Last month a Labour councillor put up a plan which she never expected to be accepted and was shocked when it was. It just got too stupid so Mr Swinney stepped in and allowed them a rethink.
I'm usure why green groups like this tram plan as it's a feeder for the airport at one end and new housing developments at the other.
Have you a different version of this?
Posted 13 years ago # -
@wee folding bike
That's a reasonable assessment.
I'm still not sure if I think opposition parties were merely playing politics with the minority SNP Gov. Some of them must have believed the tram was a good idea...
Certainly I think it;s true that a lot of people directly involved, believed that they would only have to wait for a change of government (and more money) - which didn't happen!
It's a shame Swinney/Salmond didn't have the nerve to stick to their manifesto promise.
"Your local SNP councillors didn't want to be involved because it was a Hobson's choice." I think that's unduly kind...

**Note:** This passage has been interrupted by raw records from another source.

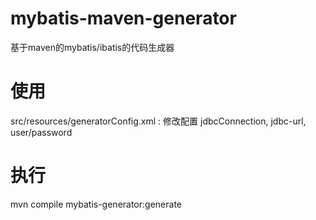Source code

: # mybatis-maven-generator
基于maven的mybatis/ibatis的代码生成器

# 使用
src/resources/generatorConfig.xml : 修改配置 jdbcConnection, jdbc-url, user/password 

# 执行
mvn compile mybatis-generator:generate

"Last month a Labour councillor put up a plan which she never expected to be accepted and was shocked when it was." True, but a bit more complicated.

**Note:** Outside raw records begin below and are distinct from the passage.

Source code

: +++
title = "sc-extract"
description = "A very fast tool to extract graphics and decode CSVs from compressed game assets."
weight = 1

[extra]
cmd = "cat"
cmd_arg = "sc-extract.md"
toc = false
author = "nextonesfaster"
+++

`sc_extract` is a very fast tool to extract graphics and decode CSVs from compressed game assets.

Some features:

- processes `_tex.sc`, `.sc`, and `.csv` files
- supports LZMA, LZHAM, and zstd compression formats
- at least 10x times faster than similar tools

It was a serious attempt to get the line built as far as Haymarket, with time to really cost the onward options and work out ways of paying for it. What Labour failed to do was promote the idea that this was the 'interim solution' - however undesirable.
This was used as an excuse for Transport Scotland/SG to step in - which should have happened about 3 years ago.
"I'm usure why green groups like this tram plan..." Yes, I have asked various people. Answer seldom gets better than 'public transport good' and 'it's just the first stage in a network'.
In short all parties, and CEC officials and tie staff are jointly and variously to blame.
Sadly no-one will truly be held held responsible. What might have been a good idea at one time is very unlikely to be worth all the money and 'grief'.
LATEST - BBC News - "contract with BB supposed to be signed at 4.00. Talks still going on".
Posted 13 years ago # -
It would not have been appropriate for the government to intervene. This was a local government affair. I can only imagine how it would have been covered in the Hootsmon and BBC if they had done. Swinnney was able to step in after the Haymarket vote because there was a material change. I suspect I would have been in two minds if I had been him. I might have let them hang themselves but perhaps he is a nicer person than me.